## Extrait de page
--

Le prélèvement à la source : bing bang ou simple changement de la méthode de collecte de l’impôt sur le revenu ?
Le prélèvement à la source : Bing Bang ou simple changement de la méthode de collecte de l’impôt sur le revenu ?
Par Eléonore Guesnerot, Avocate, département droit social
et Manon Ott, Avocate, département droit fiscal
PwC
Après quelques modifications et beaucoup de discussions, le prélèvement à la source entrera en vigueur le 1er janvier 2019.
Cette réforme est un profond changement pour les contribuables soumis à l’impôt sur le revenu, particulièrement pour les salariés, qui voient leurs modalités de paiement de l’impôt considérablement modifiées, et pour les employeurs qui deviennent collecteurs d’impôt comme en matière de cotisations sociales.
En effet, s’agissant des salariés, les acomptes d’impôt sur le revenu seront prélevés directement sur leur salaire par leur employeur lors de l’établissement des bulletins de paie.
Si le gouvernement se veut rassurant sur la mise en œuvre de cette réforme, il est évident qu’elle engendrera des questions de la part des salariés auxquels l’employeur sera contraint de répondre. Il est en effet peu probable, en pratique, que l’employeur souhaite ou puisse se contenter de renvoyer ses salariés vers son centre des impôts pour toute question.
La communication en amont des employeurs vers leurs salariés nous parait être la solution la plus efficace pour éviter des questions récurrentes de chaque salarié auprès de leurs interlocuteurs au sein de l’entreprise.
Le principe du prélèvement à la source
Si cette réforme ne modifie pas le montant final de l’impôt sur le revenu dû par le contribuable – mais uniquement ses modalités de paiement – les prélèvements mensuels sont, dans la plupart des cas, supérieurs aux mensualités qui étaient payées par le contribuable sous l’empire de l’ancien mécanisme de mensualisation.
En effet, le taux du prélèvement à la source, s’il peut être modulé en fonction de la situation personnelle du contribuable et de son évolution, ne tient pas compte des éventuels crédits et réductions d’impôts. Dès lors, les acomptes prélevés mensuellement sont plus élevés que les mensualités qui étaient acquittées par les contribuables mensualisés.
Le montant du prélèvement est déterminé en fonction d’un des trois taux à la disposition du contribuable :
le taux neutre, déterminé en fonction de la situation d’un célibataire sans enfant,
le taux du foyer, déterminé en fonction des revenus de l’année 2017 du foyer fiscal,
le taux individualisé, calculé par rapport à la situation propre du contribuable, sans prise en compte des revenus du conjoint.
Exemple chiffré :
Monsieur Dupont perçoit un salaire net imposable de 24 000 € soit un salaire net imposable mensuel de 2 000 €.
Madame Dupont perçoit un salaire net imposable de 30 000 € soit un salaire net imposable mensuel de 2 500 €.
Le couple est marié et a un enfant, le foyer fiscal est donc composé de 2,5 parts.
Le couple verse annuellement :
¥ 7 200 € pour la garde d’un enfant de moins de 6 ans, et
¥ 3 000 € au titre d’une pension alimentaire.
Leur impôt sur le revenu brut est de 2 952 € (après déduction des charges déductibles mais avant imputation du crédit d’impôt au titre des dépenses de garde).

--

## Consigne
Recopiez à l'identique le passage de l'article ci-dessus sur le prélèvement à la source qui va de « Par Eléonore Guesnerot, Avocate, département » jusqu'à « de cotisations sociales. ».

## Données fournies
--

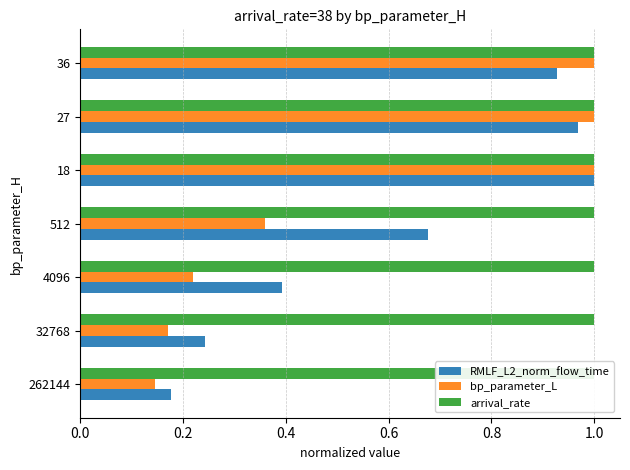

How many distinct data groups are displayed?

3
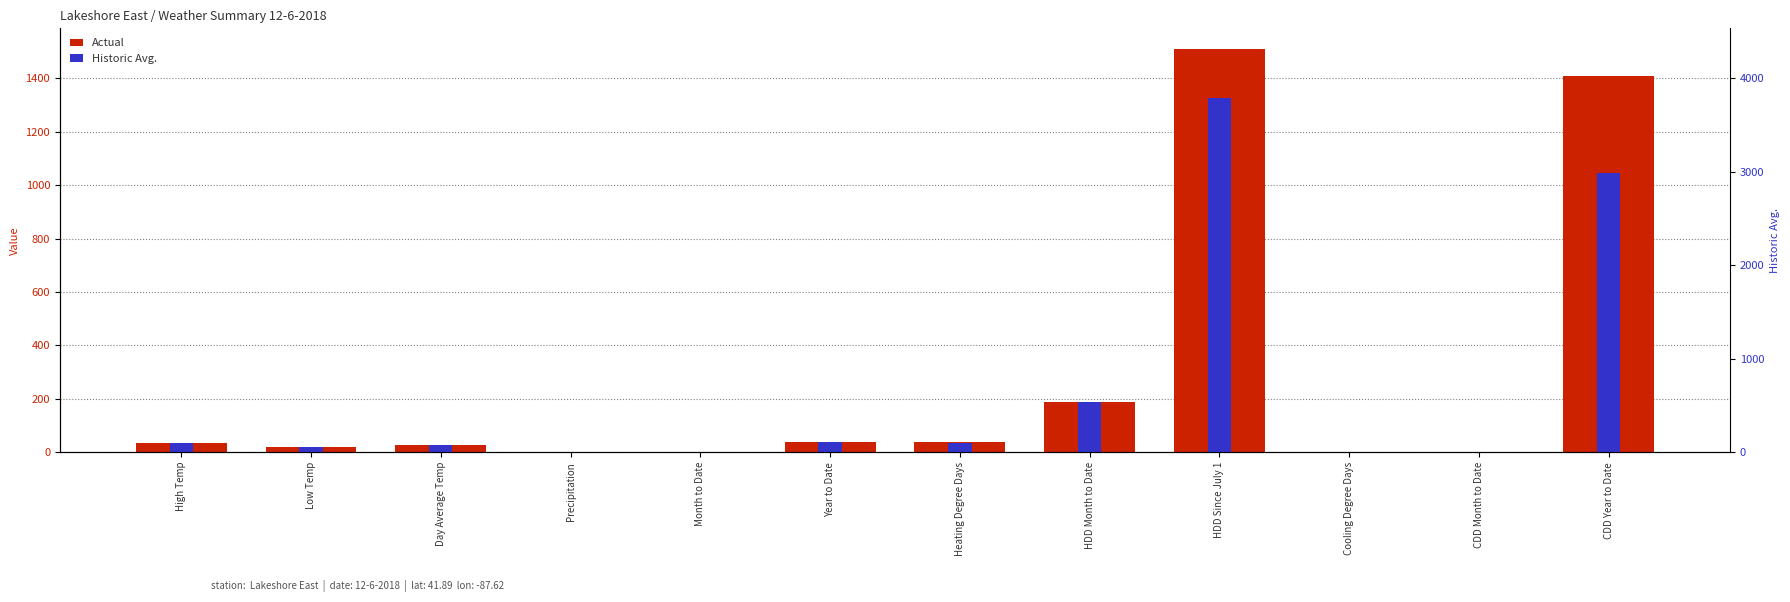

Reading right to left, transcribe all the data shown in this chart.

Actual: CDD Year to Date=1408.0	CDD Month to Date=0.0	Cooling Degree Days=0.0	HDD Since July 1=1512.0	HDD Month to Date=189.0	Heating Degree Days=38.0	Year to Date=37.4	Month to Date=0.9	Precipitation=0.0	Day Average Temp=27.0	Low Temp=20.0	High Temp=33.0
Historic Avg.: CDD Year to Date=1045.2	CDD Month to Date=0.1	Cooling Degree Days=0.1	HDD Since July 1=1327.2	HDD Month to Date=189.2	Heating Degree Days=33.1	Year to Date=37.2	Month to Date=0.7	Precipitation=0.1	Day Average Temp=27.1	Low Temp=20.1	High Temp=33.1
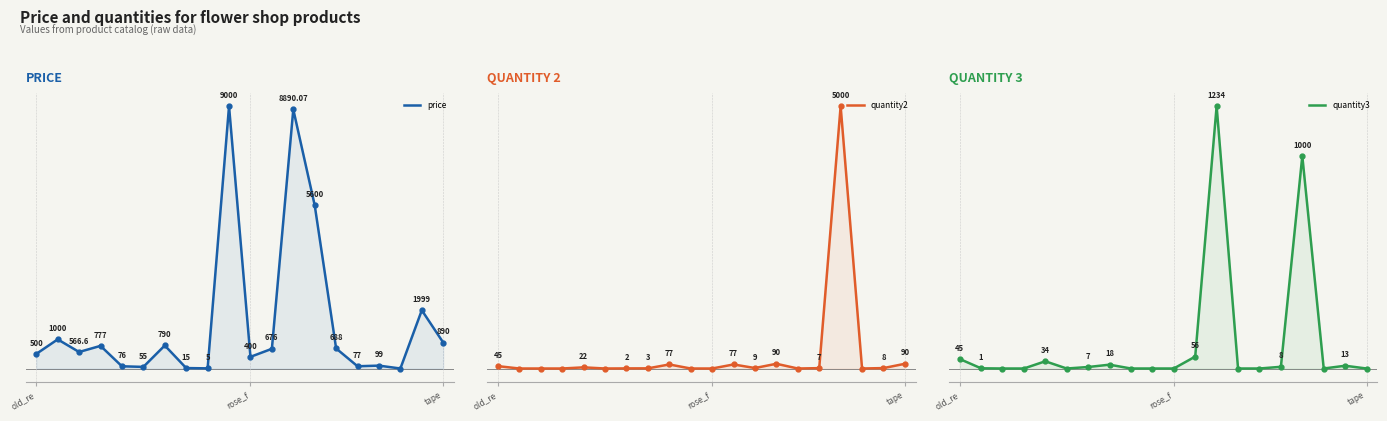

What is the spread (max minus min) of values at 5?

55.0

--

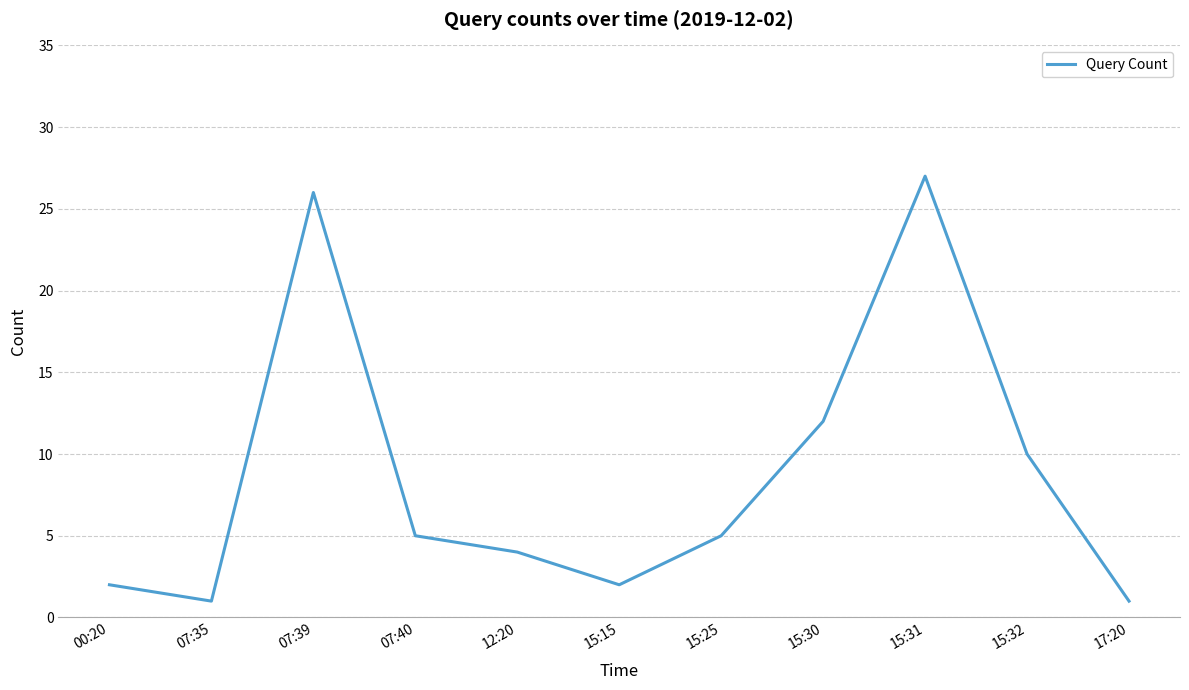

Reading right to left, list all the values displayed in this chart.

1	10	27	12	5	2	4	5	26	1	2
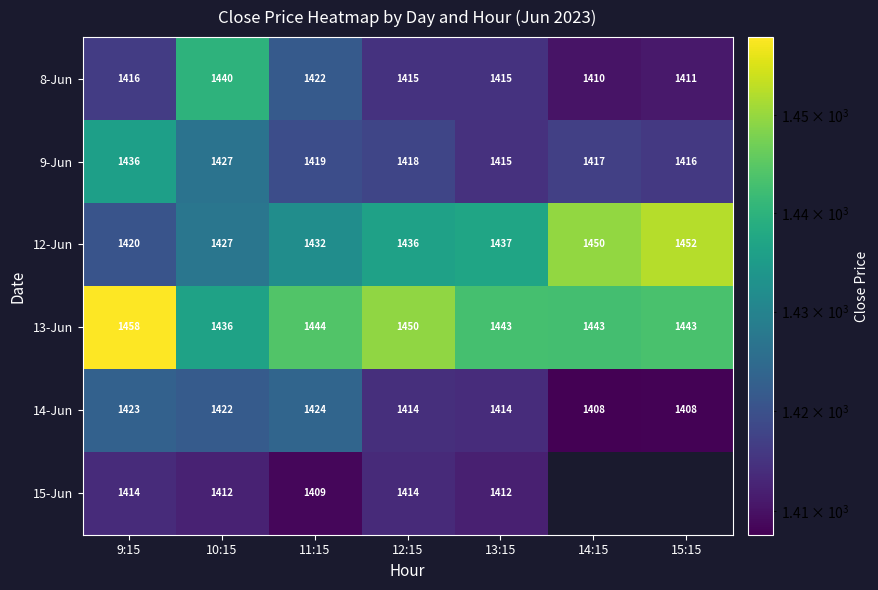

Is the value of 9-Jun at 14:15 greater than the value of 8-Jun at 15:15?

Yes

--

## Corrigé
Par Eléonore Guesnerot, Avocate, département droit social
et Manon Ott, Avocate, département droit fiscal
PwC
Après quelques modifications et beaucoup de discussions, le prélèvement à la source entrera en vigueur le 1er janvier 2019.
Cette réforme est un profond changement pour les contribuables soumis à l’impôt sur le revenu, particulièrement pour les salariés, qui voient leurs modalités de paiement de l’impôt considérablement modifiées, et pour les employeurs qui deviennent collecteurs d’impôt comme en matière de cotisations sociales.